Poke holes in plastic storage bags (about every six inches through both sides of the bag) to allow air flow in and out of the bag. This helps your produce last longer, as it prevents condensation and shriveling. This is why many fruits (such as grapes) come in bags that are already perforated.
Keep countertop produce away from heat and sunlight.
While sitting on a countertop can help fruit ripen to its peak (such as a melon or a peach), as soon as it’s ripe, store fruit in the fridge to make it last longer. Produce that doesn’t get stored in the fridge, such as onions and avocados, will last longer if you store them in a cool, dark place, such as in the pantry.
Remove overripe, bruised or spoiled parts immediately.
When you get home from the grocery store, remove any overripe fruit, leaves or parts that are bruised or spoiled before storing the rest (for instance, that bag of clementines you bought may have one overripe clementine lurking in the corner of it). This is because overripe produce releases an odorless gas called ethylene, which speeds up the ripening process and makes nearby produce spoil faster.
Separate the greens from beets.
Buying beets with the greens attached is a super cost-effective, 1-2 punch of nutrition, as each provides a distinct set of phytonutrients, vitamins and minerals. But be sure to separate the greens from the beets when you get home from the market; keeping beet greens attached to beets can make the beets dry out and shrivel faster, as it encourages the leaves to draw moisture from the roots.

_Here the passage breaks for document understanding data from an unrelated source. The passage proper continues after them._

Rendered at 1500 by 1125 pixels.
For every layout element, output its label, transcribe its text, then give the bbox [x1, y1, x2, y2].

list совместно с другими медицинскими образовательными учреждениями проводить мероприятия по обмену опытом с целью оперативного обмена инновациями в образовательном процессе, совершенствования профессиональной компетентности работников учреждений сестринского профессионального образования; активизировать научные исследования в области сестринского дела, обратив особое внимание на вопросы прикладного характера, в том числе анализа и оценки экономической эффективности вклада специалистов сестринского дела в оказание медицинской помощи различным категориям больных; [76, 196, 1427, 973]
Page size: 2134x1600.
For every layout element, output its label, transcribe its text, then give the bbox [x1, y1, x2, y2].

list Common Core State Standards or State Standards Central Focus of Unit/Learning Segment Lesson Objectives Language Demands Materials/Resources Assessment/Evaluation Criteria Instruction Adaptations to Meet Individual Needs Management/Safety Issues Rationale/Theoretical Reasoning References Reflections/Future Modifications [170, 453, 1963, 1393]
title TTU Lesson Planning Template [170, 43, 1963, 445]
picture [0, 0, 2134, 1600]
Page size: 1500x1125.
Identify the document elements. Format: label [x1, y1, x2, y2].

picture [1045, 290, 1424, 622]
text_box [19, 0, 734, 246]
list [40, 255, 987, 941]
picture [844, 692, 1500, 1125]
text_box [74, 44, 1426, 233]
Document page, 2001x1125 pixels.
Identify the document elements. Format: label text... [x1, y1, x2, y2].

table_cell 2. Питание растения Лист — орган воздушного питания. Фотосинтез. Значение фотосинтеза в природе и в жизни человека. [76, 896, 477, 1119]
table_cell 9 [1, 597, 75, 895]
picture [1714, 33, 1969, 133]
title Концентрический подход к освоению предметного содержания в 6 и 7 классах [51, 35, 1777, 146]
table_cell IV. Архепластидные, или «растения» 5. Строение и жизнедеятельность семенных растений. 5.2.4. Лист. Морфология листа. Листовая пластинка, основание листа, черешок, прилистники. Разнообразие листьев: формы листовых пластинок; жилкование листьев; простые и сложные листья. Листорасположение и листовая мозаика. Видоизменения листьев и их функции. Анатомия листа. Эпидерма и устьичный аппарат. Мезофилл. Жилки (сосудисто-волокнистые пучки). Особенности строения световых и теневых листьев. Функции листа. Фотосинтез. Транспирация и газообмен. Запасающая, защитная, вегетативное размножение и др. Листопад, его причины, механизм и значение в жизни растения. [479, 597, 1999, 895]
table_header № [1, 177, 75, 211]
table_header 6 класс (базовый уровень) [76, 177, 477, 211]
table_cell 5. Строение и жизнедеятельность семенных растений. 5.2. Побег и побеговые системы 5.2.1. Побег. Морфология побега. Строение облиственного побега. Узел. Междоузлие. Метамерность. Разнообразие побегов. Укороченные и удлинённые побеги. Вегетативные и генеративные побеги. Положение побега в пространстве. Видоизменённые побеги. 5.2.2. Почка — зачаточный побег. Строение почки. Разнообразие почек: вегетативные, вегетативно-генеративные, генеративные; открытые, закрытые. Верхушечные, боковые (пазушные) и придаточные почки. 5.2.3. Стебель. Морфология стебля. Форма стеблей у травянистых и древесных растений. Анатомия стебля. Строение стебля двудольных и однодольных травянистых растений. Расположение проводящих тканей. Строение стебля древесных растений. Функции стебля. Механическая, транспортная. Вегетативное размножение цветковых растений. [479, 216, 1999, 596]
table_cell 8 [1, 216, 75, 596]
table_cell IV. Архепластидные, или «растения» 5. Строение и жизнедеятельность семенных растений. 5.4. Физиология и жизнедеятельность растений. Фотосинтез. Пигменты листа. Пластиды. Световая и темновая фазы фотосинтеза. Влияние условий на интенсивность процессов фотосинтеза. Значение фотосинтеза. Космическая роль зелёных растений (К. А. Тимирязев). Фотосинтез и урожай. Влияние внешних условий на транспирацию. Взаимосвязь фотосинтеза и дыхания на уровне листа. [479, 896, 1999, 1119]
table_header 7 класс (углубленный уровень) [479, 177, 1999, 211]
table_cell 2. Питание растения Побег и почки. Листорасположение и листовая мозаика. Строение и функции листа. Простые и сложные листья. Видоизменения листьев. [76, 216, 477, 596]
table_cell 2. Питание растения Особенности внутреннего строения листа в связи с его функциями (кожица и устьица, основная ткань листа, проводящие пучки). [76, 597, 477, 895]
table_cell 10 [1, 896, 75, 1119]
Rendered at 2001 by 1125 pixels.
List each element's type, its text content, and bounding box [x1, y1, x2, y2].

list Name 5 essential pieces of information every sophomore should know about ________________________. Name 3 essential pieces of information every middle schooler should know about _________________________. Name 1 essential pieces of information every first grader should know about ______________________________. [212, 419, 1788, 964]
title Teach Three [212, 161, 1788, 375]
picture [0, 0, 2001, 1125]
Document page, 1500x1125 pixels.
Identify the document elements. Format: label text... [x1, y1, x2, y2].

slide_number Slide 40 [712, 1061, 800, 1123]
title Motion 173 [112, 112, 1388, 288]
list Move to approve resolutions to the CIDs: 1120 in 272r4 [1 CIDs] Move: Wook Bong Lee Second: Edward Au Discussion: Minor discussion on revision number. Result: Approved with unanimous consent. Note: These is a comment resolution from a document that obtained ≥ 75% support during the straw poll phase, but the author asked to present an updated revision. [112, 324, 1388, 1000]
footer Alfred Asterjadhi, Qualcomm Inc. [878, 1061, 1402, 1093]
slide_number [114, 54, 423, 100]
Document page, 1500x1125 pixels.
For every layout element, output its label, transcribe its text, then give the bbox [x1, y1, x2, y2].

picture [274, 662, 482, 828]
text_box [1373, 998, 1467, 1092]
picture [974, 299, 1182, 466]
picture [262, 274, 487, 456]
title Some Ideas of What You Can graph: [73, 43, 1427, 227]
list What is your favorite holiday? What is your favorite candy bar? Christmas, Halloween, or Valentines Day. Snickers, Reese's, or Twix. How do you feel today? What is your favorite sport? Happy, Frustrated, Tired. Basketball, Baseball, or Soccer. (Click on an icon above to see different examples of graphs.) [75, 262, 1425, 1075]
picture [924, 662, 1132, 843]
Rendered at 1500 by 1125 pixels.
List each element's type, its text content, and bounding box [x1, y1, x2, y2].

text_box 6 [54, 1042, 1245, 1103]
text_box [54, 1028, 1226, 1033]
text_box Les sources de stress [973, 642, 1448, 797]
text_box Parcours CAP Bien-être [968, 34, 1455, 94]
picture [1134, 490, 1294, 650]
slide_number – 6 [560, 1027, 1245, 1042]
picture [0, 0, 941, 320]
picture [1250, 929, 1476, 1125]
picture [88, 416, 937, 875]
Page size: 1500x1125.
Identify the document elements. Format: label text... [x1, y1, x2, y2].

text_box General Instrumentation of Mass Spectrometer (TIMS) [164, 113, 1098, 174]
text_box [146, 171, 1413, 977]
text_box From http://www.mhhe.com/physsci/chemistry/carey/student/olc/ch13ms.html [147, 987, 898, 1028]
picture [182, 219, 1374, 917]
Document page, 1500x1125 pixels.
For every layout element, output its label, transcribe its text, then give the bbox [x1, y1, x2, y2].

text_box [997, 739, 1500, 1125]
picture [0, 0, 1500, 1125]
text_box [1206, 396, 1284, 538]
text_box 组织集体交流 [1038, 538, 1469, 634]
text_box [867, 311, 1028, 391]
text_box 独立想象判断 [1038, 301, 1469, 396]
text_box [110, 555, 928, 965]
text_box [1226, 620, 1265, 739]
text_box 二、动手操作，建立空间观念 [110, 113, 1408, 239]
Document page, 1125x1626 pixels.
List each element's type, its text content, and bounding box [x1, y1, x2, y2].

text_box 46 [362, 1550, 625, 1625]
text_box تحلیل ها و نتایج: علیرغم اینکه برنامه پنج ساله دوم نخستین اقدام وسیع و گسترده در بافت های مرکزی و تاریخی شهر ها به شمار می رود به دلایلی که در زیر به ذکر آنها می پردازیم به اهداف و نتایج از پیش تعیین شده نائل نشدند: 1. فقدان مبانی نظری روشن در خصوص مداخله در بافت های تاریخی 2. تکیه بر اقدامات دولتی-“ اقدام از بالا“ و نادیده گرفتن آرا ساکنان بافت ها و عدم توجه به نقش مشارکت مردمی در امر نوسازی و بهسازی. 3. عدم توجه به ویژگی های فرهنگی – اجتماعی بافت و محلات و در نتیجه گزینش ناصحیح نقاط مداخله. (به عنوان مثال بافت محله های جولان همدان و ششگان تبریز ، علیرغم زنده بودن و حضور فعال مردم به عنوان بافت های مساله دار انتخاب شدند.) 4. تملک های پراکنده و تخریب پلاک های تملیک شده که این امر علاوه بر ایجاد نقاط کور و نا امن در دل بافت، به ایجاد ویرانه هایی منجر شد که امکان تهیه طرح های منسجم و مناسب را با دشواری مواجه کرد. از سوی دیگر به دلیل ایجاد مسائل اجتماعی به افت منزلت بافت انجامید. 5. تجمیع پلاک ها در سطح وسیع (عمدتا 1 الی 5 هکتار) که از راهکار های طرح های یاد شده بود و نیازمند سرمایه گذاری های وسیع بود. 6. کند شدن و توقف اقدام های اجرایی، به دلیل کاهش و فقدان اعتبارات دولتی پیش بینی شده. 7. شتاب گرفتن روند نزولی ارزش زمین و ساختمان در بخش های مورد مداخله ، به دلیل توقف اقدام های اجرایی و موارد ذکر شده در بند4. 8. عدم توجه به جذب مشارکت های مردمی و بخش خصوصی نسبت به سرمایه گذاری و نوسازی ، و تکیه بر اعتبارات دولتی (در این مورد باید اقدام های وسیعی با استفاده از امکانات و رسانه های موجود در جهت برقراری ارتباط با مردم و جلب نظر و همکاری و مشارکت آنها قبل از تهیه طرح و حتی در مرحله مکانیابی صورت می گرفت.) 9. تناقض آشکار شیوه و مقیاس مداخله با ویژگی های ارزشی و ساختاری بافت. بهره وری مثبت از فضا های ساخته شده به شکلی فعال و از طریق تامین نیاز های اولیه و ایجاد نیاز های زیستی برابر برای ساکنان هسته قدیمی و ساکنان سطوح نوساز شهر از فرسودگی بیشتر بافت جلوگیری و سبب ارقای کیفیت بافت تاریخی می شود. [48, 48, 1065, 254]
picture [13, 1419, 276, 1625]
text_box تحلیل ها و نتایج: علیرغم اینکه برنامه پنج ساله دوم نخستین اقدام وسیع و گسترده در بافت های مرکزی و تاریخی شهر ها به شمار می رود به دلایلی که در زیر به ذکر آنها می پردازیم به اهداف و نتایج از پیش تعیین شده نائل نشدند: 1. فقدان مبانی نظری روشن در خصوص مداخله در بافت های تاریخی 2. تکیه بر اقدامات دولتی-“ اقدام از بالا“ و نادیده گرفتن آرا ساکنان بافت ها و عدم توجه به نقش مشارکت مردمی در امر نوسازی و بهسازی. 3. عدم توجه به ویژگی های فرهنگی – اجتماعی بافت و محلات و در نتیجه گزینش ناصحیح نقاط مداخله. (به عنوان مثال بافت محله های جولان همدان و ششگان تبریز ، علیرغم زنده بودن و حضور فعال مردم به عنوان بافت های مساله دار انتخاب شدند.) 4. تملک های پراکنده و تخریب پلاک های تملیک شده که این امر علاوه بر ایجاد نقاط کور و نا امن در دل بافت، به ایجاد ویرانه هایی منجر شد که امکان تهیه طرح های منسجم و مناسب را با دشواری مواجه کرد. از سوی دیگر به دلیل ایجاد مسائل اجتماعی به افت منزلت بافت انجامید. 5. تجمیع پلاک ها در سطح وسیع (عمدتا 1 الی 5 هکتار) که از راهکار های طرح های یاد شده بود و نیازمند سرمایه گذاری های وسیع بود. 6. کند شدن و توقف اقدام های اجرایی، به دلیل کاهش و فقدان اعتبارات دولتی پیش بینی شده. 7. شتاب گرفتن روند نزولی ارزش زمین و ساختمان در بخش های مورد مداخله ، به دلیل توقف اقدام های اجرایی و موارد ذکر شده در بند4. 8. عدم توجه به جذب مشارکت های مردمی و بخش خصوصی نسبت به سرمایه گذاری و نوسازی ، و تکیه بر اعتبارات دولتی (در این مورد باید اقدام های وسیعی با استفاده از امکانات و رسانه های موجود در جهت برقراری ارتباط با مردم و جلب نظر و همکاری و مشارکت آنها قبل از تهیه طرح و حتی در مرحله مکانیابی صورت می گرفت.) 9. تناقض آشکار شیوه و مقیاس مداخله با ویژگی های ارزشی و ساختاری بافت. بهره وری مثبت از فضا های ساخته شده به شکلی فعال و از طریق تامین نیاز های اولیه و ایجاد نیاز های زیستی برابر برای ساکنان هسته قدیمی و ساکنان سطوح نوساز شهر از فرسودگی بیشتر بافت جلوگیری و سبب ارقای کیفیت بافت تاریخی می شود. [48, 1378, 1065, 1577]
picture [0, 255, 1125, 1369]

Store tomatoes stem side down.
One of America’s most beloved vegetables (which is technically a fruit) most people know that tomatoes will last longer sitting on the countertop than in the fridge. But here’s a trick to get them to last even longer: Store tomatoes stem side down to prevent air from getting into (and moisture from exiting) the little scar at the top of the tomato where it used to be attached to the plant. This will slow their decline significantly. Follow this golden rule unless you have tomatoes with the stems still attached, as you can sometimes buy in the supermarket. Those should be stored on the counter stem side up.